INFLAMMATORY LESIONS OF SOFT TISSUE

Irritative (frictional) tenosynovitis and peritendinitis

This is caused by excessive friction from over-use. The synovial sheath is mildly inflamed and there is an exudate of watery fluid within it, visible on ultrasound scanning (Fig. 10.9). A similar traumatic inflammation may affect the flimsy paratenon surrounding those tendons that are devoid of synovial sheaths. This is termed paratendinitis and is a common problem around the wrist and hand. The controversial condition known as repetitive stress syndrome comes into this category (p. 327).

POLYMYALGIA RHEUMATICA

This connective tissue disorder has been recognised with increased frequency in older patients presenting with pain and stiffness in the muscles of the neck and shoulder girdle, or sometimes the low back and buttock regions. Because of these features it may be confused with degenerative disc disease, though characteristically the associated symptoms of malaise, low-grade fever, night sweats, and loss of weight should lead to the diagnosis. It tends to be commoner in women than in men, usually affecting patients over the age of 60 years, and in about one-third of cases it is associated with the condition of giant-cell arteritis. This is a more serious disease as it may lead to sudden blindness because of involvement of the cranial arteries.

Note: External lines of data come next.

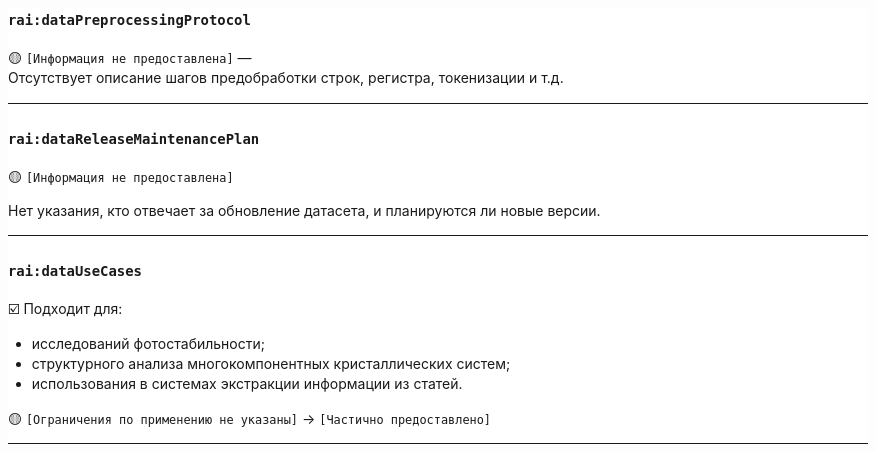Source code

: 
### `rai:dataPreprocessingProtocol`

🟡 `[Информация не предоставлена]` —  
Отсутствует описание шагов предобработки строк, регистра, токенизации и т.д.

---

### `rai:dataReleaseMaintenancePlan`

🟡 `[Информация не предоставлена]`

Нет указания, кто отвечает за обновление датасета, и планируются ли новые версии.

---

### `rai:dataUseCases`

☑️ Подходит для:
- исследований фотостабильности;  
- структурного анализа многокомпонентных кристаллических систем;  
- использования в системах экстракции информации из статей.

🟡 `[Ограничения по применению не указаны]` → `[Частично предоставлено]`

---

The clinical features are ill-defined muscle pain around the shoulders or low back, with associated stiffness, and the characteristic features of systemic disturbance. When giant-cell arteritis is also present there may be marked tenderness over the temporal arteries. There may be marked elevation of the erythrocyte sedimentation rate, but the rheumatoid factor is negative. When associated giant-cell arteritis is suspected on clinical grounds, urgent administration of prednisolone in high doses is advisable pending confirmation of the diagnosis by biopsy, in order to reduce the risk of blindness. Both conditions show a good response to steroid therapy, usually in a dose of 15 mg of prednisolone daily. Once the clinical features have subsided this may be reduced to a maintenance dose of 5 mg daily.